I know many folks here are not overly fond of France... But we're insanely hilariously backwards compared to their nuclear program.
France has 58 working nuclear plants, generating 75% of its national power grid. I say again, 75%. Three quarters. We're at 20%. A third of our power is coal fired, which releases a LOT more hard radiation than nuclear power. Gewehr could probably tell you which stuck out more on airborne radiation detection platforms.
They reprocess spent reactor fuel. We really don't. We take perfectly usable fuel, and treat it like waste. That's essentially like using maybe 5-10% of the fuel in your car's gas tank, putting the remainder of the gas in a tank outside your house and refilling your car. Then complaining that tank is dangerous.

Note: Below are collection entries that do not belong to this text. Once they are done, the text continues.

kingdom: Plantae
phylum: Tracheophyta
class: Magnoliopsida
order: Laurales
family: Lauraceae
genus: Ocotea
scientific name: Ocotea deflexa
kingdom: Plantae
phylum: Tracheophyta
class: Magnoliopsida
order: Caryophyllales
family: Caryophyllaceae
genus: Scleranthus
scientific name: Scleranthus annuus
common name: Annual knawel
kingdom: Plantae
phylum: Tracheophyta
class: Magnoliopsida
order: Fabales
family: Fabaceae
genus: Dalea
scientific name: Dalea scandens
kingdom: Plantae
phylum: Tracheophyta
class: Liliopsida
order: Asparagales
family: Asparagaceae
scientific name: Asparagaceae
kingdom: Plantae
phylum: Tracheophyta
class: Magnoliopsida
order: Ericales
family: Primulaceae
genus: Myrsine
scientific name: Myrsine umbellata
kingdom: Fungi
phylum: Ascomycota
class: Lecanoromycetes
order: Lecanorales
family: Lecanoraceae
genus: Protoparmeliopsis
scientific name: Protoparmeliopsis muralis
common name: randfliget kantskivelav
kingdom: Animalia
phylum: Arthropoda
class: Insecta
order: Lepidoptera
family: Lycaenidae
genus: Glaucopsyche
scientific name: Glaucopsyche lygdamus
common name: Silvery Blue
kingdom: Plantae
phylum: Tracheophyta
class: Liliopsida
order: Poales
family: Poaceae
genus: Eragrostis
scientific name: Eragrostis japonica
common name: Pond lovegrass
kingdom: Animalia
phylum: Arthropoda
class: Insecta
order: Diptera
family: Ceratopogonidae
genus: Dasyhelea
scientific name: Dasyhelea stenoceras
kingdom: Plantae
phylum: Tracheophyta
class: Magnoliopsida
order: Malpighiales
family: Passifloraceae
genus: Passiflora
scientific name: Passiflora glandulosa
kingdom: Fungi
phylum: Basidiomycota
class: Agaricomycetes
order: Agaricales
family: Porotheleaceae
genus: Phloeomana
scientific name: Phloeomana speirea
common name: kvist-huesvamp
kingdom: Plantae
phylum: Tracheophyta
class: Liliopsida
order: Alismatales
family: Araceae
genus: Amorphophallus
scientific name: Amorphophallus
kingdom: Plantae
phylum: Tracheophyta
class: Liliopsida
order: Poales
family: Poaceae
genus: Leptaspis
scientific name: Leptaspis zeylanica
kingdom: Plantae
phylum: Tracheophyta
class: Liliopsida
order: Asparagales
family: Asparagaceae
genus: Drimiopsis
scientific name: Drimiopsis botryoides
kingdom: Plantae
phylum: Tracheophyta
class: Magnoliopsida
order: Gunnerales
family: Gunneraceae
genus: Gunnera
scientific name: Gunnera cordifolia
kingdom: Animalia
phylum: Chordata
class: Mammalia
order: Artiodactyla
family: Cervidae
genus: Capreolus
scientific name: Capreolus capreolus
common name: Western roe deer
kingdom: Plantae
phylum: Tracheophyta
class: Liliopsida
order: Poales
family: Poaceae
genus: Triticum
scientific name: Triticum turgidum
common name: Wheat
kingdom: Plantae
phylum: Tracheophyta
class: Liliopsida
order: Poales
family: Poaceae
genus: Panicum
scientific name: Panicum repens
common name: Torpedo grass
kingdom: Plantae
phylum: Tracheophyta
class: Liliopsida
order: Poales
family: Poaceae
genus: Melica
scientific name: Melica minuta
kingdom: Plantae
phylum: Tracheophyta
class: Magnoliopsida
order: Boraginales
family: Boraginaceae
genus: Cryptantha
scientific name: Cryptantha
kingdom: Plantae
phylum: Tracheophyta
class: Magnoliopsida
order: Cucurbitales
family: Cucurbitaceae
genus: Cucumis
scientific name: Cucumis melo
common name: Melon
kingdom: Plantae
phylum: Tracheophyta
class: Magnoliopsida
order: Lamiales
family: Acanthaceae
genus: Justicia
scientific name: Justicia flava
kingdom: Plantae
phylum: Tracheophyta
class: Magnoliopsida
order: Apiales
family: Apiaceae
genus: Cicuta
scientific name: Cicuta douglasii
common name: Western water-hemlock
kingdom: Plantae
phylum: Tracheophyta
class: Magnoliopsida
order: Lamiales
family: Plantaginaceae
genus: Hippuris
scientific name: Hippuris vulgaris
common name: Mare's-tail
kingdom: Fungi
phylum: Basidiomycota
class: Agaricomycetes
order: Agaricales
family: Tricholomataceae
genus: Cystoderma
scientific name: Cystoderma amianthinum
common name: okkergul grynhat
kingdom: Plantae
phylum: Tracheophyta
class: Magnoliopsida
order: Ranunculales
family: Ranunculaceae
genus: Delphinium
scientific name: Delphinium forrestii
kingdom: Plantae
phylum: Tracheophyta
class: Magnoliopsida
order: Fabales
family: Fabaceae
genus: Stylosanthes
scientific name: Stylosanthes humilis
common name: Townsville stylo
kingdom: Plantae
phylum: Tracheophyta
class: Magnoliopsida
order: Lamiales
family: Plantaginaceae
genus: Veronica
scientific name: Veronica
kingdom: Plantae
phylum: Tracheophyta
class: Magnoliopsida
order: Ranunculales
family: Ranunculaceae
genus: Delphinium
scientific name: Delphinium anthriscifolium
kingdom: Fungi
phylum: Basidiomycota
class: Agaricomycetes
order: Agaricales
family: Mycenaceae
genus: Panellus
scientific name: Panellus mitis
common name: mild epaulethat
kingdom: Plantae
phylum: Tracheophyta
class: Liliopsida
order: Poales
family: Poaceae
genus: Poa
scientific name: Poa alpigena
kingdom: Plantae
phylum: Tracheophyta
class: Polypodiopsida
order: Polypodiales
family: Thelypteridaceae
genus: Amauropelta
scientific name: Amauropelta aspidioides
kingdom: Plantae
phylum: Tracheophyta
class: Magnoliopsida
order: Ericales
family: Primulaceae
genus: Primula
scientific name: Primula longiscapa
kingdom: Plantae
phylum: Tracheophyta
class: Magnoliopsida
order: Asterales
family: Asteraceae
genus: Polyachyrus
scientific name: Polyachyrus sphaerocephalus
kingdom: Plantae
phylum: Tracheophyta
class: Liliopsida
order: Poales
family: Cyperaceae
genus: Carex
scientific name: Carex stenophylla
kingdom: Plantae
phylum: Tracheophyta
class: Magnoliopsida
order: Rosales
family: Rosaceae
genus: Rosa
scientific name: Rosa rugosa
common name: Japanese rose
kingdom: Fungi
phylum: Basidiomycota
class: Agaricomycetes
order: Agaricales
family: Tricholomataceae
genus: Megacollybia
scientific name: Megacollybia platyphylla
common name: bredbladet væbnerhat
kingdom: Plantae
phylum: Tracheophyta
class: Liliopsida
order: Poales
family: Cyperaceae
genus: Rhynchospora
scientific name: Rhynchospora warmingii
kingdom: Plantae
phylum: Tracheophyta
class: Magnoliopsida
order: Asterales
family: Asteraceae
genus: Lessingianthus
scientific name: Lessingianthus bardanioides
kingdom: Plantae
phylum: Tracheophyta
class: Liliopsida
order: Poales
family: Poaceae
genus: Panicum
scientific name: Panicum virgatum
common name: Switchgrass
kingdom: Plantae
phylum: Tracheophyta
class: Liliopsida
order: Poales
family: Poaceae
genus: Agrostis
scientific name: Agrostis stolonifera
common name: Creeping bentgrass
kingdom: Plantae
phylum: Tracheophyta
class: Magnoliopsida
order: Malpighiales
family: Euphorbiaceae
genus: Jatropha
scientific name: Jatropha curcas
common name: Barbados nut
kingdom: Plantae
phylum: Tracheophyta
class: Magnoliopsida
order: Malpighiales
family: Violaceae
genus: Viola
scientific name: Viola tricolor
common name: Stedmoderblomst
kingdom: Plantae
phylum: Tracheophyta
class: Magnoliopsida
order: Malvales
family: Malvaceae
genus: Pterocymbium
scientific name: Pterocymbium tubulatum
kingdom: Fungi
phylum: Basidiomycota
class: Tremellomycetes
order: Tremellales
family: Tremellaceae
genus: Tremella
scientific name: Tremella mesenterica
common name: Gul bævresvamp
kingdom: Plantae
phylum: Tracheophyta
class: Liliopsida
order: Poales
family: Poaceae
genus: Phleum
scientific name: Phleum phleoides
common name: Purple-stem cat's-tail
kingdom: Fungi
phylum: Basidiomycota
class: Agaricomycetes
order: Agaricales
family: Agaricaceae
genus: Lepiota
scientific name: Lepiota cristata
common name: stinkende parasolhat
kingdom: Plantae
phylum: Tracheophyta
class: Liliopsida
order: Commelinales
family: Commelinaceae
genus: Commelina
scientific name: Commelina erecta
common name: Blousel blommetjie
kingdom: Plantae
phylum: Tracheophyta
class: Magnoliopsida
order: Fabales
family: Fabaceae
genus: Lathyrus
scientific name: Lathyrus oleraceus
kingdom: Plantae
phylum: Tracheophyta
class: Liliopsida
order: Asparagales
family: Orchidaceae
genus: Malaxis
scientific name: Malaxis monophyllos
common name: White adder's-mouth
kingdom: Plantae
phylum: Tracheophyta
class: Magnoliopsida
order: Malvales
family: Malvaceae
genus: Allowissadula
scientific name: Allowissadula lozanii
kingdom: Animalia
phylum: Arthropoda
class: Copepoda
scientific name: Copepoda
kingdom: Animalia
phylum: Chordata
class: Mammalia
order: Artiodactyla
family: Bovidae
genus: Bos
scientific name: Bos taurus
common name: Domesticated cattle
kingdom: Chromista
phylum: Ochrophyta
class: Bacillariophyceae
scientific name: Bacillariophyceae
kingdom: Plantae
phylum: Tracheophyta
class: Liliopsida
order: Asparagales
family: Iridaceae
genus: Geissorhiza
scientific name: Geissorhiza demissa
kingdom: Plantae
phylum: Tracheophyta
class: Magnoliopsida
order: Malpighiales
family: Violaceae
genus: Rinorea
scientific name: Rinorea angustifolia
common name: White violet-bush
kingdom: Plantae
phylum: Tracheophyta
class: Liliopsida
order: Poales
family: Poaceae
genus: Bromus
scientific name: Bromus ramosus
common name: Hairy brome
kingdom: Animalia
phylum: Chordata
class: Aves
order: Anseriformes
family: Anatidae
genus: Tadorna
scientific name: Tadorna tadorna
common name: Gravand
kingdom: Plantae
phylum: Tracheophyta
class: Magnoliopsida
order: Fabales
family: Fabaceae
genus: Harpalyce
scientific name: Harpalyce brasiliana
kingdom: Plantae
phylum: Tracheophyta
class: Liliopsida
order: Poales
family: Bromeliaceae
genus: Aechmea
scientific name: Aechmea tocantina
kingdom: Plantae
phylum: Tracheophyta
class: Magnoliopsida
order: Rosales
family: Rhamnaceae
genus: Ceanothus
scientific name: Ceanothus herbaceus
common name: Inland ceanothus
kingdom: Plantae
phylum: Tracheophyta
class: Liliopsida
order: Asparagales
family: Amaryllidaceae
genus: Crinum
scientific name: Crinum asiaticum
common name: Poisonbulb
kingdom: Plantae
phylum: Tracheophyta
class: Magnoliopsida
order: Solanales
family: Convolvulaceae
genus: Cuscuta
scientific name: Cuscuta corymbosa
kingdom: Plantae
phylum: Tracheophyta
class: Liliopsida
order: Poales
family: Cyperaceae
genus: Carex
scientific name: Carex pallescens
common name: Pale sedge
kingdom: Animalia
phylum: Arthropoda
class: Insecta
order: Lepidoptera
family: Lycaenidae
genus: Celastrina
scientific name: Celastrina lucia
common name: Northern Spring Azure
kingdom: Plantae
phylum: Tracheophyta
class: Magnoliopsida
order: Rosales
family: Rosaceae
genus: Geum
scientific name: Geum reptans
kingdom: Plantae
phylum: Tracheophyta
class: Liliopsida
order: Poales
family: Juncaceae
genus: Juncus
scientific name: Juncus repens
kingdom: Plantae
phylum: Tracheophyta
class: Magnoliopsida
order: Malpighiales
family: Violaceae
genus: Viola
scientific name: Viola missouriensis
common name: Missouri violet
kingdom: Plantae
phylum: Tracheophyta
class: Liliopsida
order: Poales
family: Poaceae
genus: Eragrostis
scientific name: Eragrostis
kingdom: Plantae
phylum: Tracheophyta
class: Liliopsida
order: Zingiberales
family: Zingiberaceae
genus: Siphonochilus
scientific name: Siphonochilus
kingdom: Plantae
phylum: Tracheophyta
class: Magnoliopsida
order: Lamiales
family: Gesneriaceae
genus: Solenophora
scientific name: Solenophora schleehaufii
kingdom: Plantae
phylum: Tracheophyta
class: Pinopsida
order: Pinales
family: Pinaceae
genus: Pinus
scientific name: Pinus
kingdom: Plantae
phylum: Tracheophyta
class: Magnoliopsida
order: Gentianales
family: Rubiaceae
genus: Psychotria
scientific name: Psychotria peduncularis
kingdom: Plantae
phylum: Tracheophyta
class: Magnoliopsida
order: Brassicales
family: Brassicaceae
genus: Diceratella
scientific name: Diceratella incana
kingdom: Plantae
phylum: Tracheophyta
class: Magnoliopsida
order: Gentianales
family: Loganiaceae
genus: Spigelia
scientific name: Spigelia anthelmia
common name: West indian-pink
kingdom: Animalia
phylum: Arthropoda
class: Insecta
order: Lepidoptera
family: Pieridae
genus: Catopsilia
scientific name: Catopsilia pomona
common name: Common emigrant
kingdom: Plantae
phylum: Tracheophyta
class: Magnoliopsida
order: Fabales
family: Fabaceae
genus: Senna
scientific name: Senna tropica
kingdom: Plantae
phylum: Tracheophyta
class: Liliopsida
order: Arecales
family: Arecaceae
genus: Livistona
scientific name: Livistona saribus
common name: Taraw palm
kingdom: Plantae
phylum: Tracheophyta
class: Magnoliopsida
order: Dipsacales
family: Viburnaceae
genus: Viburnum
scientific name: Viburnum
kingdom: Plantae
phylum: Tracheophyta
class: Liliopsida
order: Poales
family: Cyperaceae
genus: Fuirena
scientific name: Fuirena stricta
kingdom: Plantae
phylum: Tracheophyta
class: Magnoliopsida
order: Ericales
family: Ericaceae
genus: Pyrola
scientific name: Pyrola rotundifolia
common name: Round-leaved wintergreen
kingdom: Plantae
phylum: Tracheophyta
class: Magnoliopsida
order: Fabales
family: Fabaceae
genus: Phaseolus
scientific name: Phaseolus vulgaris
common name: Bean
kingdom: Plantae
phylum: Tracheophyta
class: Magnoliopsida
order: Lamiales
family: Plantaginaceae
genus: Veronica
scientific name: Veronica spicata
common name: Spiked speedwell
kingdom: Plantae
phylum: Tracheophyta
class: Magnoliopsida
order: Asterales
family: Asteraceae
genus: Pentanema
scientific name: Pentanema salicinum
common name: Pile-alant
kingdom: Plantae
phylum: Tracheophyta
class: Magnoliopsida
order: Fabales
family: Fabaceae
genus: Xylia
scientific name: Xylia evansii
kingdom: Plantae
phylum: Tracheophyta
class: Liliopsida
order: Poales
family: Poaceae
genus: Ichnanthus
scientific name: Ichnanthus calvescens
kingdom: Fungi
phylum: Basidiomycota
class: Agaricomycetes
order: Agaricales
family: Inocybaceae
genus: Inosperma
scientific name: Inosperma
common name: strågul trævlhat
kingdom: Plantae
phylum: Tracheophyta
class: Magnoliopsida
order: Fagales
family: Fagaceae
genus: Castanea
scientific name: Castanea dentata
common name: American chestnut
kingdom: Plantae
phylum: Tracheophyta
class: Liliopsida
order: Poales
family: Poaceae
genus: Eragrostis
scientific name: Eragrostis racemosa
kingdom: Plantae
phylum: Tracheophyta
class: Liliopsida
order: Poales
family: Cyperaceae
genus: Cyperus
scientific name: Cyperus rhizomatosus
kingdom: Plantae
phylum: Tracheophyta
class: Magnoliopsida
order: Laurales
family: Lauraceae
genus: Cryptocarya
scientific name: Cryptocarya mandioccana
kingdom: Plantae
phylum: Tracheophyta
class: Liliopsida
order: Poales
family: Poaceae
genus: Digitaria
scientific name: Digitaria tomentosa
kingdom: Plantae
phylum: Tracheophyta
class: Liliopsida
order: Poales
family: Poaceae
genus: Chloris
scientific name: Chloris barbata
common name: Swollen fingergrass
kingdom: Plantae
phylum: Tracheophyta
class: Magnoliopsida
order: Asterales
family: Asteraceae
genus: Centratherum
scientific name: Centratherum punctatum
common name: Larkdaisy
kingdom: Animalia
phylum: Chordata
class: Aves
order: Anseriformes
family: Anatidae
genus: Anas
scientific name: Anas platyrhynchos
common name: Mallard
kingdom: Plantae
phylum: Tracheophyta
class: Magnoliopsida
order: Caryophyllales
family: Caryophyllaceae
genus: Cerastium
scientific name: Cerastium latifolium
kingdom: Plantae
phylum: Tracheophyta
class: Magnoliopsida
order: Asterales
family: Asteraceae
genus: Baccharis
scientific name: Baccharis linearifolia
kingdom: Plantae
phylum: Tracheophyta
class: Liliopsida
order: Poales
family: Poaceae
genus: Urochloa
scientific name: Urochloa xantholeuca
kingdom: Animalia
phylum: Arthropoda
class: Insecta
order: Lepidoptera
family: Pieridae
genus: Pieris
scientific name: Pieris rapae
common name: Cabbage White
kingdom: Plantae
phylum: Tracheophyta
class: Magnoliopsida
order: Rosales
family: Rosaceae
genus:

They stuck to one design. Driving down cost, easing safety compliance, reducing part availability issues.
France actually educates its citizenry on nuclear power. Our education doesn't, and unfortunately even propagandizes against it.
They didn't bury their waste. They "stockpiled it". Above ground. More expensive, but people right or wrongly didn't psychologically want nuclear waste buried under their towns. If it's in the psychological equivalent of a well guarded warehouse, it doesn't freak people out as much. More expensive, less secure, but people don't worry nearly as much. Worth the cost. Meuse/Haute Marne Underground Research Laboratory will essentially be an underground storage facility, but it sounds better than "nuclear waste dump".
Normally, I roll my eyes at people who think Europe is better than the US in every regard. Even in this case, most of Europe is backwards, provincial and uneducated. France however puts us to shame.
We should emulate them. A minimum of 75% of our power from fissionables, reprocess waste, take care of the PR aspects of leftover fuel storage (NOT 'nuclear waste', leftover fuel for future use), unified designs in as few combinations as plausible, rolling construction/decomissioning and educating the citizenry.